South Korea’s Financial Services Commission (FSC) is changing its stance regarding nonfungible tokens (NFTs), looking to classify some of them as Virtual assets.
NFTs are primarily unique assets that cannot be replicated, traits that differentiate them from cryptocurrencies would be treated as virtual assets, a June 10 report by South Korea’s FSC noted.
Specifically, the report that NFTs are divisible, can be produced in masses, or can be used as a means of payment, all of which are now classified under South Korea’s newest framework.
Businesses that issue NFTs classified as virtual assets are now obliged to report it to the South Korean watchdog.
The new directive comes ahead of the nation’s first crypto regulatory framework set to be implemented on July 19.
According to Jeon Yo-seop, the FSC’s Financial Innovation Planning head, NFT collections minted in huge quantities are most likely to be used as payment.

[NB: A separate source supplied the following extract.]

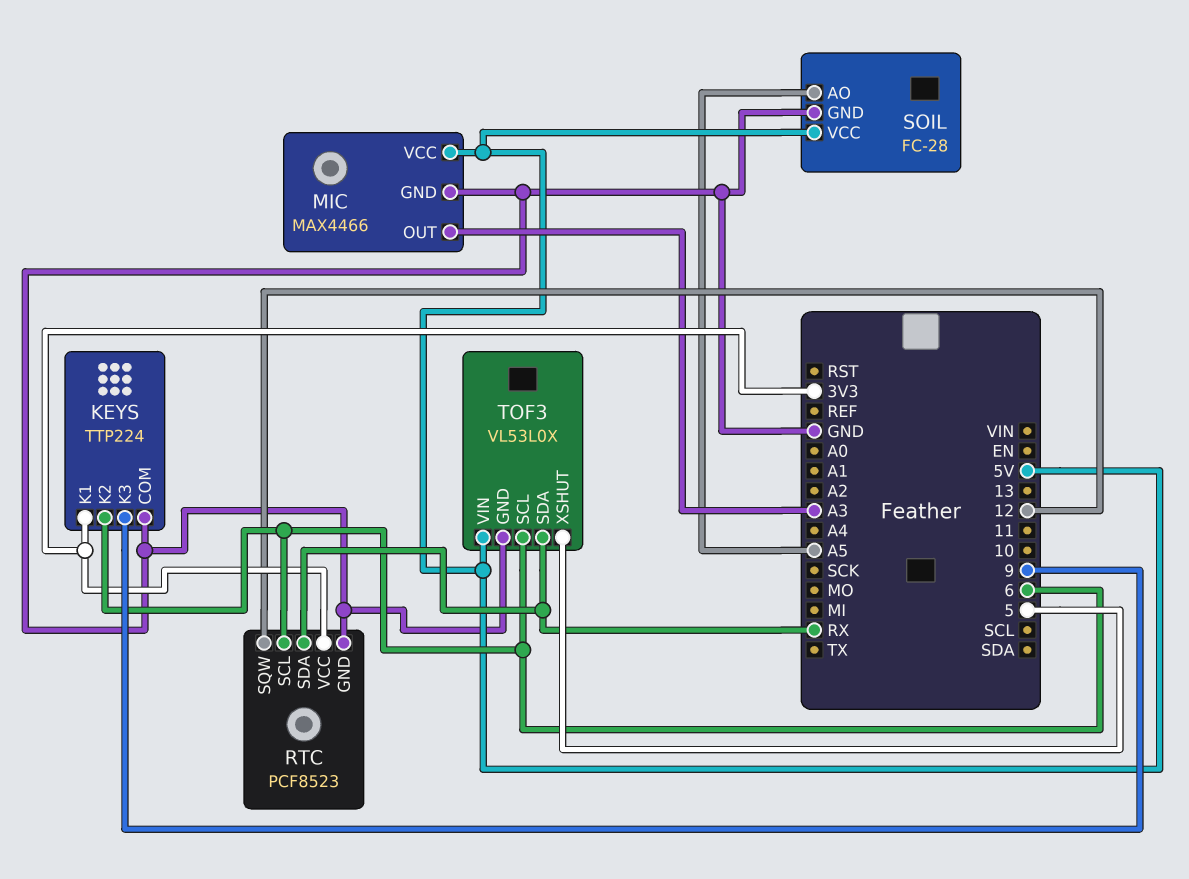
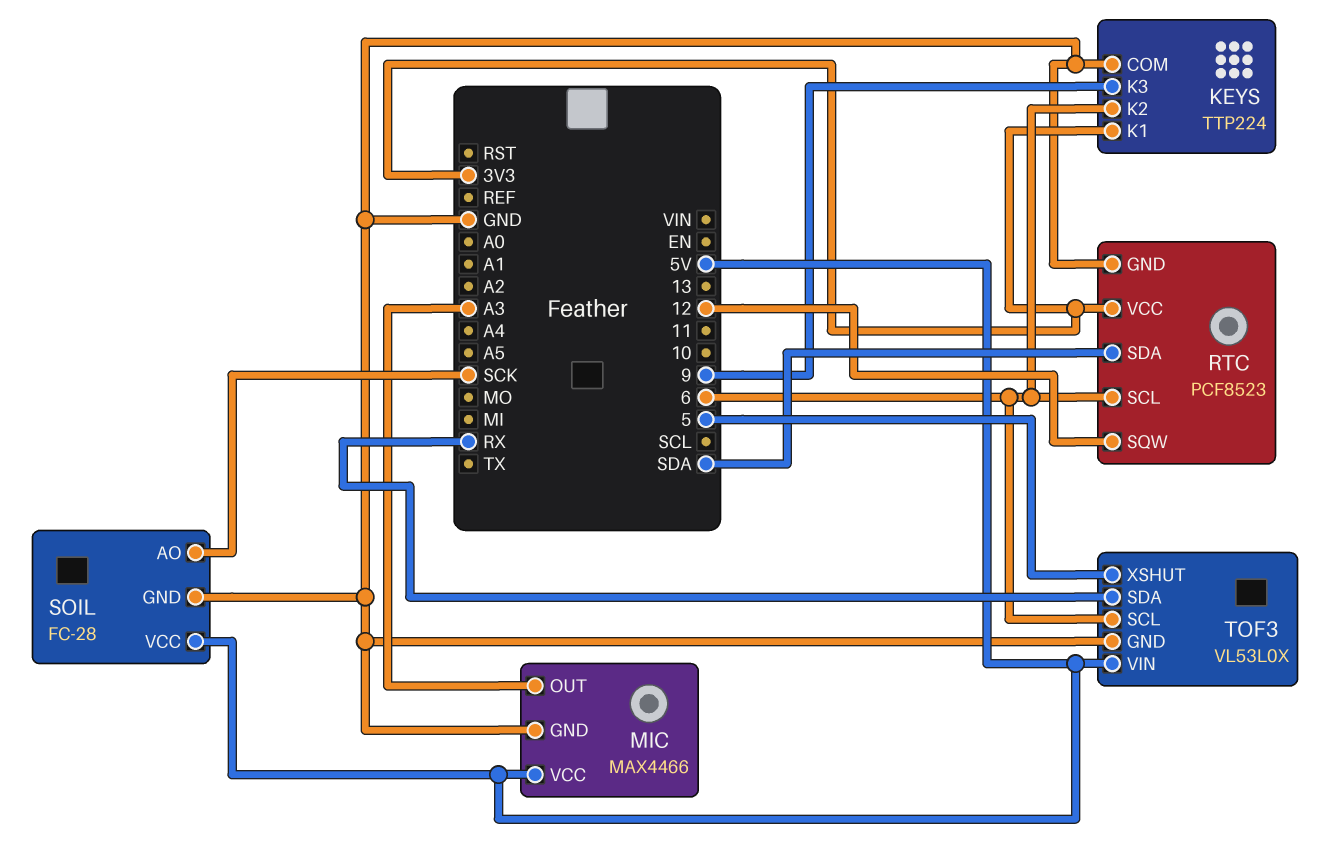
RTC pin SDA: RX -> SDA
SOIL pin AO: A5 -> SCK

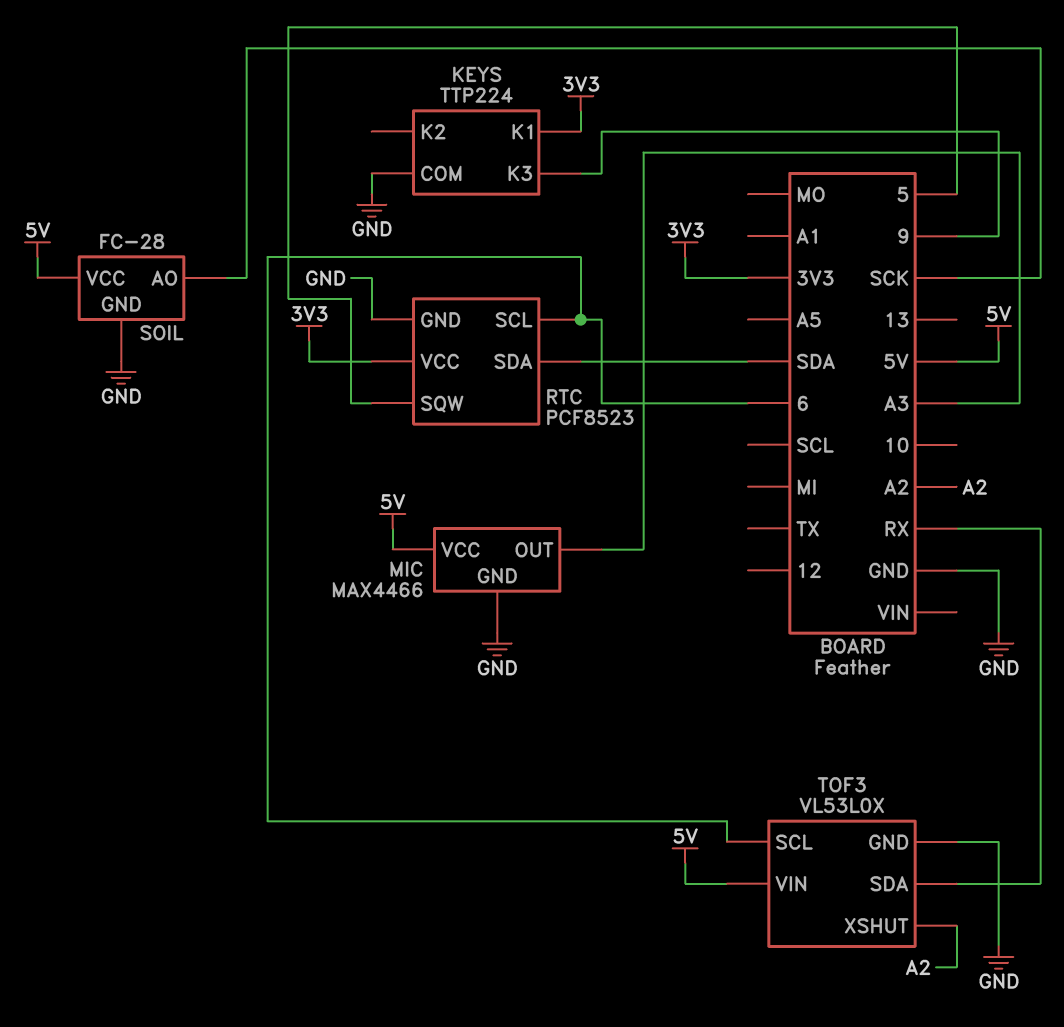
KEYS pin K2: 6 -> none
RTC pin SQW: 12 -> 5
TOF3 pin XSHUT: 5 -> A2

As an example, the official stated that if one million NFTs were issued in a collection, they could be traded and used as payment, just like cryptocurrencies.
He suggested that there wouldn’t be one single standard to classify NFTs as virtual assets. Rather, the FSC will make the distinction via a case-by-case review approach.

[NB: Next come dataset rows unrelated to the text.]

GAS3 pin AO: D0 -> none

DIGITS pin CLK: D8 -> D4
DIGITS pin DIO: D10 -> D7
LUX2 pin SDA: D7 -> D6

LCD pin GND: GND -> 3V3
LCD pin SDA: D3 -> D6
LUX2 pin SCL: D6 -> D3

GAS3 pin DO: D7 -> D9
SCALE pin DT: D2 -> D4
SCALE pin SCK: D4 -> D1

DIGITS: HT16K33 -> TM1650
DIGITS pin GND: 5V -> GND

Further, if an NFT possesses characteristics of financial security as detailed in the country’s Capital Markets Act, they may be classified as securities.
With the implementation of the new guidelines, some NFTs may even be eligible to receive interest when deposited in an exchange. This is per a notice from the FSC, issued late last year, that mandates virtual assets deposited on crypto exchanges to be eligible for interest generation.
However, regular NFTs and CBDCs are excluded from this benefit.
The new framework is a part of South Korea’s crypto legislation dubbed the Virtual Asset User Protection Act. Set to come into force a week later, it seeks to criminalize malpractices such as using undisclosed information for crypto investments, manipulating market prices, and engaging in fraudulent transactions.
The bill was passed in 2023 by the nation’s National Assembly. Cryptocurrency-focused entities were subsequently given a one-year grace period to comply with the regulations.
To complement these efforts, South Korean regulators have also launched a crypto crimes unit. Dubbed the Joint Virtual Asset Crime Investigation Unit, the entity comprised 30 experts from seven national agencies.